Mirada de Zebra

Principio de incertidumbre

Heisenberg, un renombrado físico alemán, mientras estudiaba la estructura del átomo quiso determinar en qué posición exacta se encontraba un electrón en un momento dado. Tras múltiples intentos fallidos se dio cuenta de lo imposible de su tarea. Para observar la posición de un átomo era necesario iluminarlo y sucedía que las partículas de luz, los fotones, al ser de un tamaño similar al electrón, movían el propio electrón, por lo que siempre modificaban su posición. La luz, imprescindible para observar cualquier elemento, impedía al mismo tiempo ver con precisión. A partir de esta enrocada situación, Heisenberg comenzó a hablar del «principio de incertidumbre».

Podemos mirar y al mirar imponer certezas con la misma facilidad con la que se pone un sello en un documento burocrático, y dividir así la realidad en etiquetas reconocibles y perdurables. Mirar y hablar del mar azul, mirar y llevarnos la mano al lado izquierdo del pecho si duele el corazón, mirar e imaginar que el infierno es un paisaje con olas de fuego. Podemos seguir mirando, pero esta vez intuyendo que la luz que nos permite ver cambia la realidad de posición. Observar la realidad como Heisenberg observaba el átomo y pensar que tal vez el mar no tiene color, que quizá aquello que duele en el pecho no es sino aire, y que lo que llamamos infierno frecuentemente nos vigila desde el piso de arriba vestido de frac.

Frente a una creación se abre esta vía de dos sentidos: crear buscando plasmar certezas o crear siguiendo el rastro de la incertidumbre. Para la primera opción el hábito está mejor educado, pues muy pronto nos enseñan que en una creación todo ha de estar justificado, que cada elemento ha de tener una razón de ser; de lo contrario mejor deshacerse de él, no vaya a ser que propague el caos al resto de la obra y, en consecuencia, la incomprensión y el rechazo al espectador. Por eso siempre se aconseja desestimar lo que viene dado por la arbitrariedad y razonar a cada paso, obedeciendo la ley de la causa y el efecto. La obra debe ser un recorrido bien señalizado para que el espectador no se pierda por desviaciones que desembocan en el aburrimiento o en cavilaciones sin nuez. «Una creación requiere estar sustentada en razonamientos y justificaciones». Escuchamos esta frase que suena a ladrillo cayendo sobre arena y no parece que necesitemos más explicación. La necesidad de aplicar una lógica se reafirma a sí misma.

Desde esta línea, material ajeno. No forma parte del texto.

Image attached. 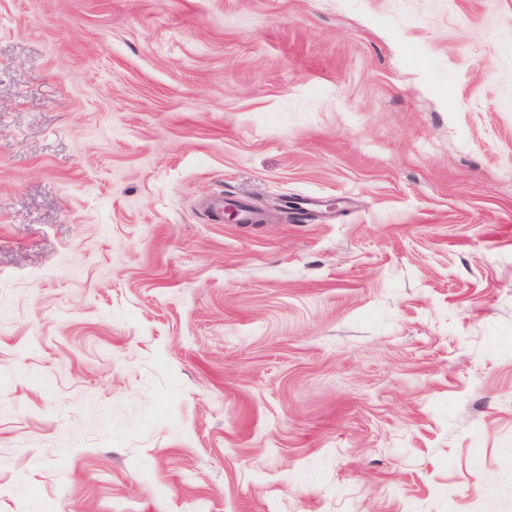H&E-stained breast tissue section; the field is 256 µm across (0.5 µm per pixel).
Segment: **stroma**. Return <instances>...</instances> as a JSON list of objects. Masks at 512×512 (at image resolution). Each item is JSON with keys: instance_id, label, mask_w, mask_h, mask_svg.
I'll return each instance as SVG.
<instances>
[{"instance_id": "35a3bbf8", "label": "stroma", "mask_w": 512, "mask_h": 512, "mask_svg": "<svg viewBox=\"0 0 512 512\" xmlns=\"http://www.w3.org/2000/svg\"><path fill=\"white\" fill-rule=\"evenodd\" d=\"M200 501L512 512V0H0V512Z\"/></svg>"}]
</instances>
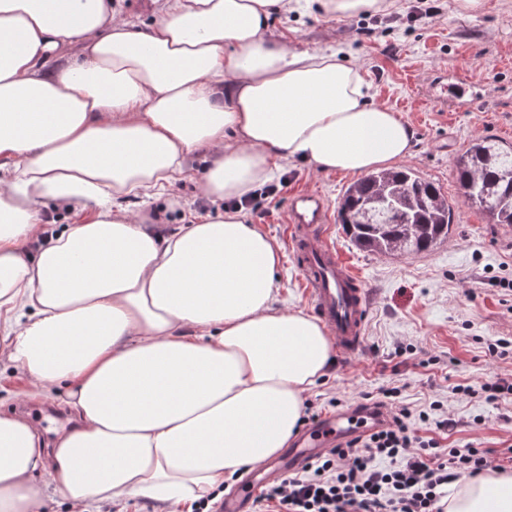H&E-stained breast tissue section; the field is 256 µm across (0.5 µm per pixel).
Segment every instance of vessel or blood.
<instances>
[{"label":"vessel or blood","instance_id":"obj_1","mask_svg":"<svg viewBox=\"0 0 512 512\" xmlns=\"http://www.w3.org/2000/svg\"><path fill=\"white\" fill-rule=\"evenodd\" d=\"M332 221V211L317 191L299 190L289 197L286 236L302 272L301 285L339 350L354 356L364 345L369 303L358 277L326 237ZM388 420V412L372 404L329 414L298 436L282 463L290 470L300 468Z\"/></svg>","mask_w":512,"mask_h":512}]
</instances>
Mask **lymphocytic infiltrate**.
<instances>
[{
    "instance_id": "f902f5d3",
    "label": "lymphocytic infiltrate",
    "mask_w": 512,
    "mask_h": 512,
    "mask_svg": "<svg viewBox=\"0 0 512 512\" xmlns=\"http://www.w3.org/2000/svg\"><path fill=\"white\" fill-rule=\"evenodd\" d=\"M411 416L396 407L384 427L269 484L258 512H445L449 483L480 474L488 460L479 449L413 435Z\"/></svg>"
}]
</instances>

Se entra pues en el reino de la justificación y se cree que todo puede calzarse con un buen argumento. Parece ley que cada elemento nazca de un por qué. Y puestos a razonar, se busca incluso razonar la belleza, el espanto o la atracción, cuando ni la belleza, ni el espanto, ni la atracción en su estado bruto se acogen a ninguna razón. La belleza y el horror lo son sin que medie explicación alguna y lo que atrae no necesita justificarse para aparecer. En esta aparente sinrazón aparecen entonces las preguntas: ¿La incertidumbre que es sólo desasosiego, algo que simplemente resquebraja nuestras convicciones, acaso no sirve como materia creativa? ¿Lo injustificado tiene de facto negada la existencia a la escena? ¿No hay espacio allí para lo hermoso sin nombre, para la putrefacción sin nombre, para la seducción sin nombre? ¿Pueden estar las cosas sin obligarlas a ser?

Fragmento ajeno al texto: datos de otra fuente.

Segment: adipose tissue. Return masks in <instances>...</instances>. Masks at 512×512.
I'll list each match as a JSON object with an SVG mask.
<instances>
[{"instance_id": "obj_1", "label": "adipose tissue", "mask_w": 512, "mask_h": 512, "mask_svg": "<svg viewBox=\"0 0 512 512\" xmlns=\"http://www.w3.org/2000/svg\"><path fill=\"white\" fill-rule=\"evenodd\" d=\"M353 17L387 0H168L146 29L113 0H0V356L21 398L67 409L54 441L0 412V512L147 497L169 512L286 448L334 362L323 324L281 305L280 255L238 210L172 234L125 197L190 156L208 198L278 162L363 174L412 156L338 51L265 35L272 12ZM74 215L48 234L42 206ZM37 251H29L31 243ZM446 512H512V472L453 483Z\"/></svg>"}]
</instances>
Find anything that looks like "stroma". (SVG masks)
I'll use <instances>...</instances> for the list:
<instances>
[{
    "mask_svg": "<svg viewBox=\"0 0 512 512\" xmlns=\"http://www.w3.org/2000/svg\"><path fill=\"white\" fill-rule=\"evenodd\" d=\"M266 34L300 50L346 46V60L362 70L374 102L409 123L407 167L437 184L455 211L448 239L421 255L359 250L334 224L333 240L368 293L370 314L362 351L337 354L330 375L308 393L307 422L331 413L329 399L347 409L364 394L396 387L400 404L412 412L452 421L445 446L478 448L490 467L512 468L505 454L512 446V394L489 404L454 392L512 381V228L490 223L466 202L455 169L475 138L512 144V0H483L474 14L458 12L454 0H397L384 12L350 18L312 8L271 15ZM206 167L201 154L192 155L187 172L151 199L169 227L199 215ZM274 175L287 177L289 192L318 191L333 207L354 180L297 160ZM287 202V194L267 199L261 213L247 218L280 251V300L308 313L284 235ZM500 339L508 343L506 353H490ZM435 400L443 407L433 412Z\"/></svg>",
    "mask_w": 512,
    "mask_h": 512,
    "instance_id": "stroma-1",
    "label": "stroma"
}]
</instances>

Hablo de todo esto e inevitablemente me viene: el oso que aparece repentinamente acechando a los burgueses hacinados en el salón ideado por Buñuel en «El ángel exterminador»; el personaje con maleta que inexplicablemente aparece en varios capítulos de «El decálogo» de Kieślowski; los extraños sonidos en «El sueño de Andersen» del Odin Teatret cuando sorpresivamente la escena se quedaba sin luz o el anciano que cruzaba lentamente el escenario en «La tentación de San Antonio» de Bob Wilson. Imágenes que me acompañan desde hace tiempo sin haberme pedido permiso y que transcribo ahora, precisamente ahora, cuando alrededor, lejos de la ficción escénica, la incertidumbre se cierne sobre cualquier certeza que se disfraza de consuelo.